WHAT YOU SHOULD DO ▸ Copy out everything from the start of the material down to and including the line containing "right hip: (161, 274, -3)". In each keypoint's three values (x, y and depth), add 15 to every number, and leave the pictures out.
▬▬▬▬▬▬▬▬▬▬
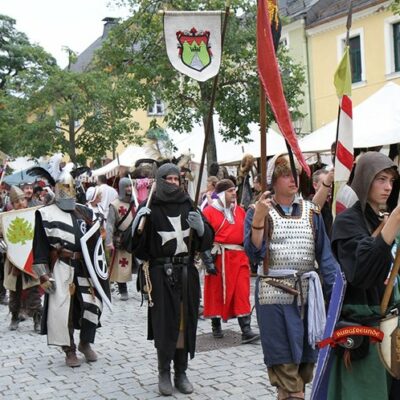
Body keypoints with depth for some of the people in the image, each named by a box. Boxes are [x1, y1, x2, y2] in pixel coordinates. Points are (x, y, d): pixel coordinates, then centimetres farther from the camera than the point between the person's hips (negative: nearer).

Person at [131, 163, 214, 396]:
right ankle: (164, 373, 13)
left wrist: (200, 228, -14)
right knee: (164, 324, -1)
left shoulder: (188, 206, 7)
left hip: (186, 273, 3)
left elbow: (207, 241, 7)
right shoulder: (151, 209, -1)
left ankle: (181, 373, 18)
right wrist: (138, 224, -22)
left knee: (185, 322, 6)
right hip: (161, 274, -3)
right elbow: (138, 245, -5)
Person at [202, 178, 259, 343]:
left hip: (239, 257, 3)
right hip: (218, 256, -3)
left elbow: (247, 231, 17)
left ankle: (246, 330, -3)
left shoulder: (240, 210, 12)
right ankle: (216, 326, 24)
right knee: (216, 291, 7)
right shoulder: (210, 212, -3)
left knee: (242, 292, -2)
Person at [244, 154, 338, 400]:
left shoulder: (311, 212, 9)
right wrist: (258, 220, -22)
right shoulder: (259, 212, 0)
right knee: (285, 365, -3)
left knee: (306, 362, 11)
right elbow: (254, 254, -11)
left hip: (308, 294, 4)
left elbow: (325, 255, 6)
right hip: (275, 295, -4)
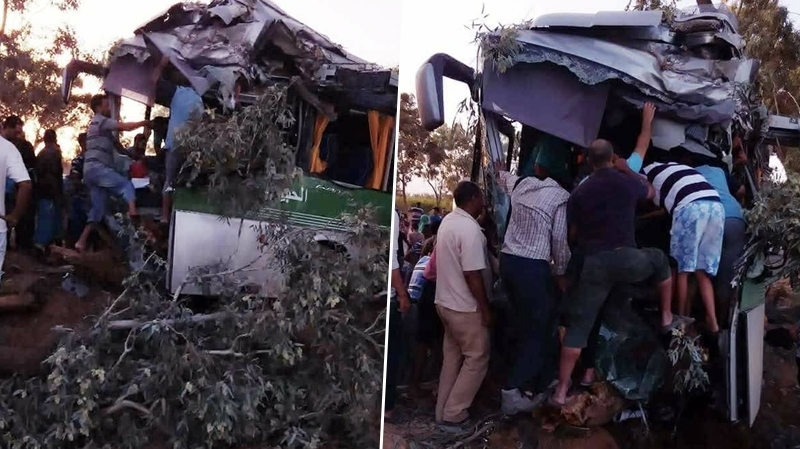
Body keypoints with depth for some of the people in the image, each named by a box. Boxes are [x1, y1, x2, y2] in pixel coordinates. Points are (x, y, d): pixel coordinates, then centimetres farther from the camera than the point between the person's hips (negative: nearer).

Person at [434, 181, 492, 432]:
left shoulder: (448, 221, 7)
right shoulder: (470, 228, -22)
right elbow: (472, 275, -25)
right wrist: (485, 309, -17)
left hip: (446, 302, 9)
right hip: (465, 307, -9)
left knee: (452, 357, 16)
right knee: (477, 359, 2)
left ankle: (443, 411, 23)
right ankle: (453, 416, 6)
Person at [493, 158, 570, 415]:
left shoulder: (522, 184, 9)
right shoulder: (560, 196, -9)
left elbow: (505, 179, 34)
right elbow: (560, 240, -8)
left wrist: (500, 171, 59)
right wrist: (561, 272, 7)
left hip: (507, 260, 7)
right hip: (532, 267, -7)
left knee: (528, 323, 18)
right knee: (537, 328, 0)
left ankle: (534, 377, 27)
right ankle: (512, 392, -4)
▬▬▬▬▬▬▬▬▬▬
SOLUTION FOR THIS PROBLEM ▸
Body keypoints with depth for some of the people in the image, each named by a box. Boxes are [x1, y1, x2, y2] in pixel coordinates. Points are (x, y, d): pixel coordinates, then centimetres farther from the camera than the point between the person's hips (negative: nearer).

Person at [131, 163, 214, 396]:
right ankle: (179, 388, 28)
left wrist: (215, 243, 1)
right knee: (179, 339, 14)
left shoulder: (203, 221, 22)
left hip: (201, 288, 18)
left elbow: (222, 256, 22)
right shoulder: (166, 224, 14)
left ankle: (196, 388, 33)
right wrist: (153, 239, -7)
left knee: (200, 337, 21)
right hip: (176, 289, 12)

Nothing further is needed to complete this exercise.